** Opening Study material block **

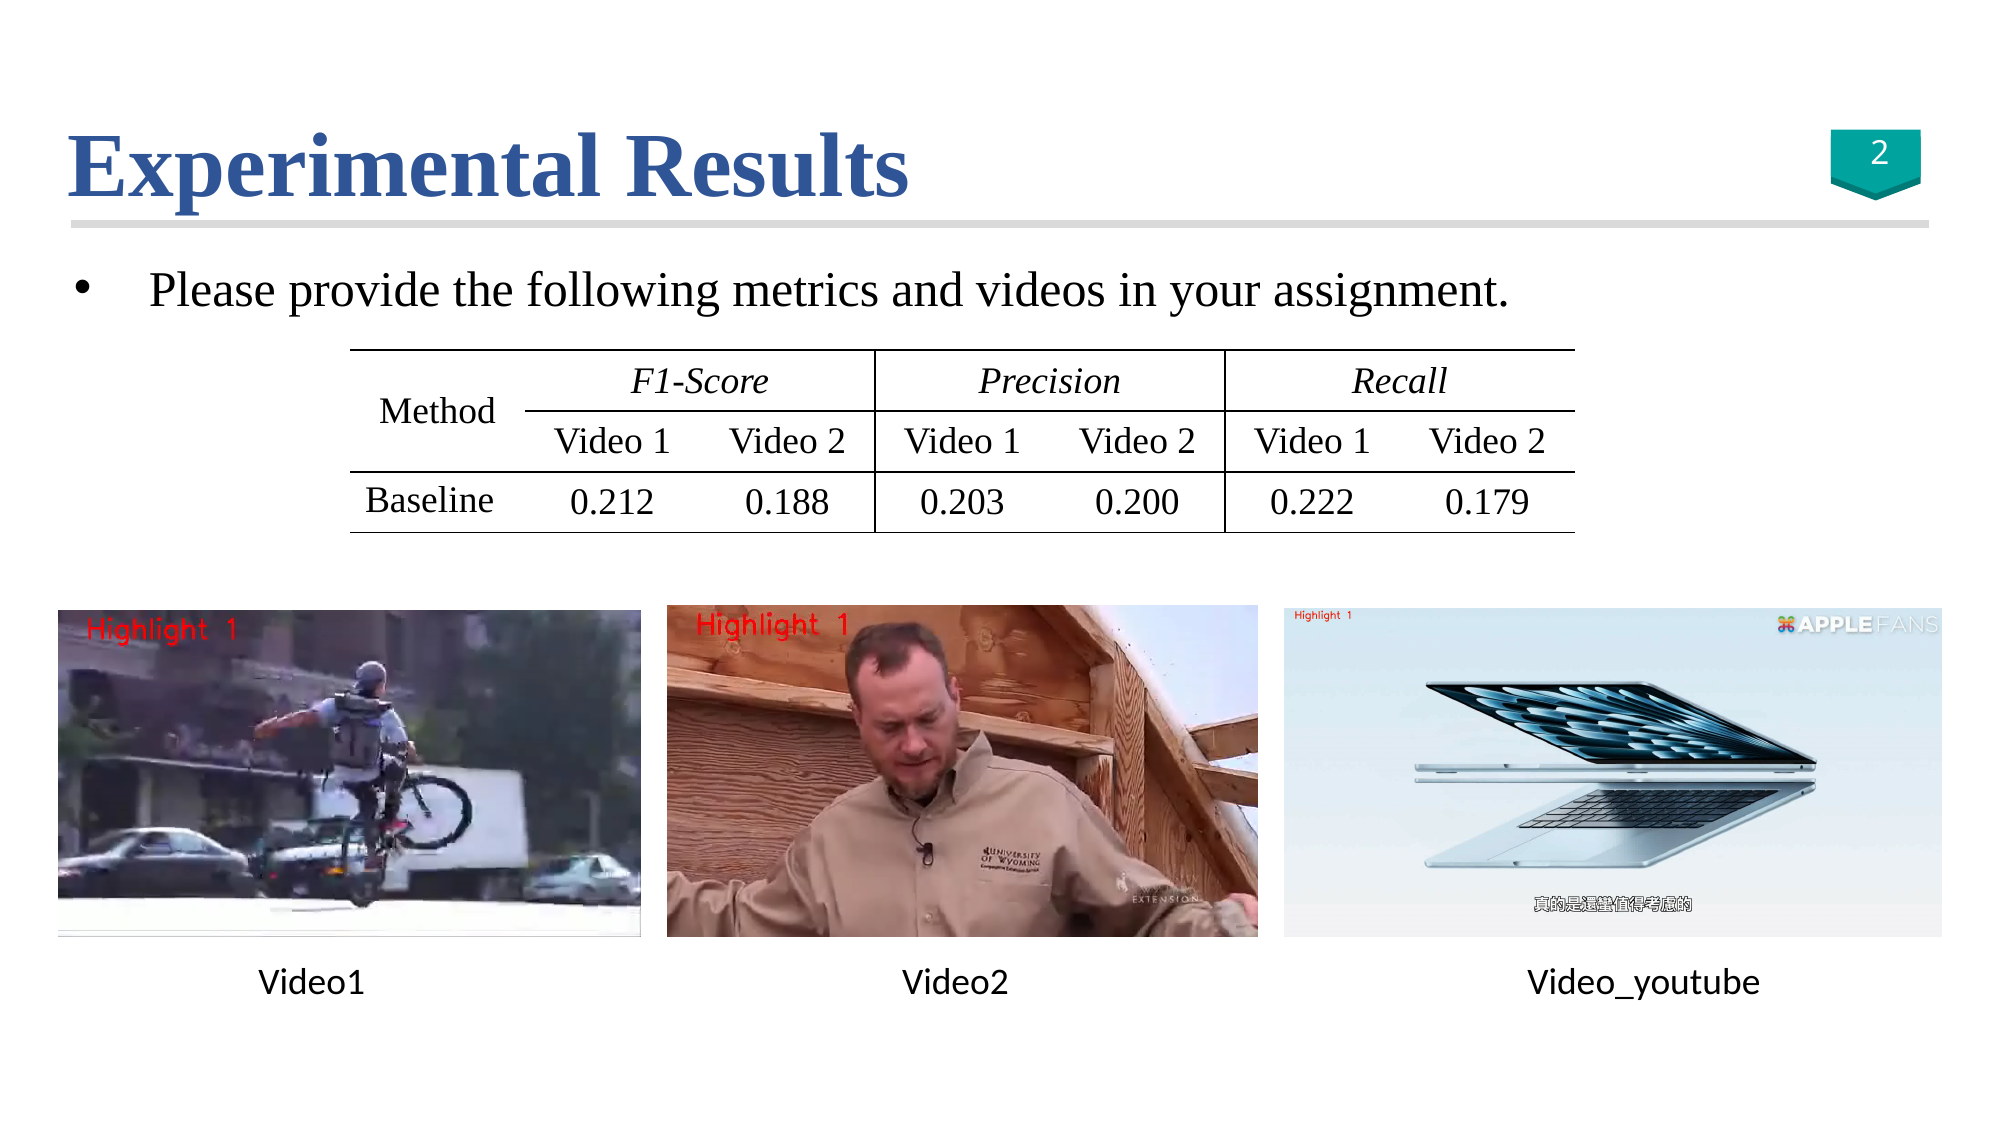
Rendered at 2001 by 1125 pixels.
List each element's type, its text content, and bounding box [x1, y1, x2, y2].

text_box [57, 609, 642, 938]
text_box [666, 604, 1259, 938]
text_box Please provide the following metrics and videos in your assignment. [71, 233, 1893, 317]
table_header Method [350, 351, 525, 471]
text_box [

** Closing Study material block **

#### [Aim of the task]
Produce the entries again, word for word, without any of their pictures.

#### [Expected answer]
Rendered at 2001 by 1125 pixels.
List each element's type, its text content, and bounding box [x1, y1, x2, y2].

text_box [57, 609, 642, 938]
text_box [666, 604, 1259, 938]
text_box Please provide the following metrics and videos in your assignment. [71, 233, 1893, 317]
table_header Method [350, 351, 525, 471]
text_box [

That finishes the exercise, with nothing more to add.